In this paper, we focus on modeling the contagion feature of the intraday jump tail with financial high frequency data. We use a two-stage method that first extracts the intraday jump nonparametrically with high frequency data and then constructs the mutually exciting jump tail contagion model based on Hawkes process and peaks-over-threshold approach. In the modeling of the conditional intensity of the Hawkes process, we take into account the effects of both occurrence time and excess jump magnitude. We then discuss the maximum likelihood estimation and the goodness of fit of the model. Finally, we apply the proposed method to the real high frequency data in the Chinese stock market. We first separate the negative jump series from the five-minute high frequency data of the Shanghai composite index and Shenzhen component index, which are the two main market indexes in China and then apply the proposed bivariate mutually exciting jump contagion model to the identified jump series. The empirical results show that mutually exciting feature is significant in the Shenzhen stock market, while both self-exciting and mutually exciting features are not significant in the Shanghai stock market.
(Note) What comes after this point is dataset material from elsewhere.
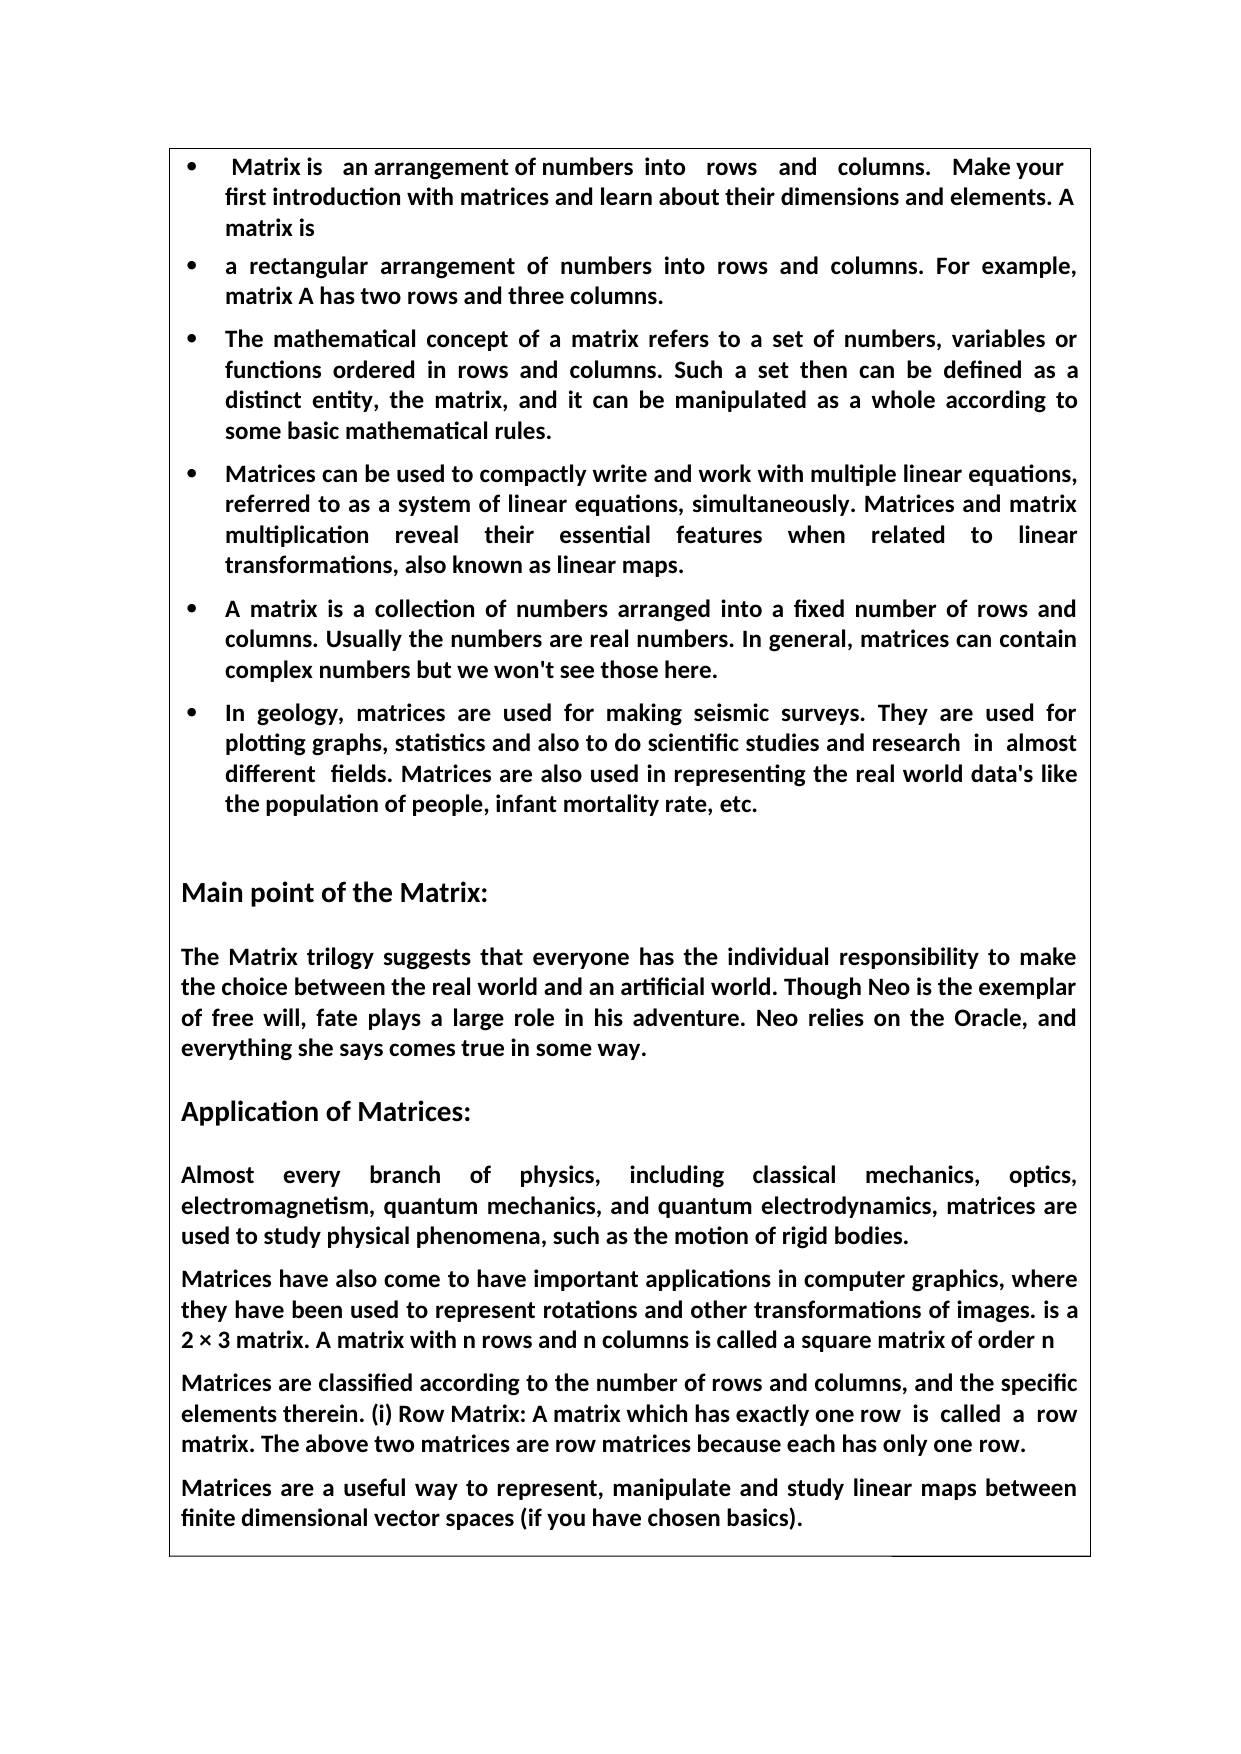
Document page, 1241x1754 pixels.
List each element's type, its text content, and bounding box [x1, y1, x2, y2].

list The mathematical concept of a matrix refers to a set of numbers, variables or functions ordered in rows and columns. Such a set then can be defined as a distinct entity, the matrix, and it can be manipulated as a whole according to some basic mathematical rules. [187, 323, 1079, 446]
list In geology, matrices are used for making seismic surveys. They are used for plotting graphs, statistics and also to do scientific studies and research in almost different fields. Matrices are also used in representing the real world data's like the population of people, infant mortality rate, etc. [187, 697, 1079, 819]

In particular, the intensity of extreme jump occurrence in the Shanghai stock market is only significantly affected by the background factors, while the intensity in the Shenzhen stock market is significantly affected by the background factors and the extreme jump events in the Shanghai stock market as well. Both the occurrence times and magnitudes of jumps occurred in the Shanghai stock market have significant stimulations to the extreme jumps in the Shenzhen stock market. Furthermore, the prediction results of the future jump events based on simulation demonstrate our model’s power.

Data Availability

The data that support the findings of this study are available from the corresponding author upon request.

Conflicts of Interest

Jianxin Bi’s current address is as follows: School of Economics, Xiamen University, Xiamen, Fujian, P.R.China. The authors declare that they have no conflicts of interest.

Acknowledgments

This research was supported in part by the National Natural Science Foundation of China (NSFC) (71601048 and 11501104), National Social Science Found of China (NSSFC) (17CJY052), and the Fundamental Research Funds for the Central Universities in UIBE (CXTD9-07, CXTD10-10, and 13QD09).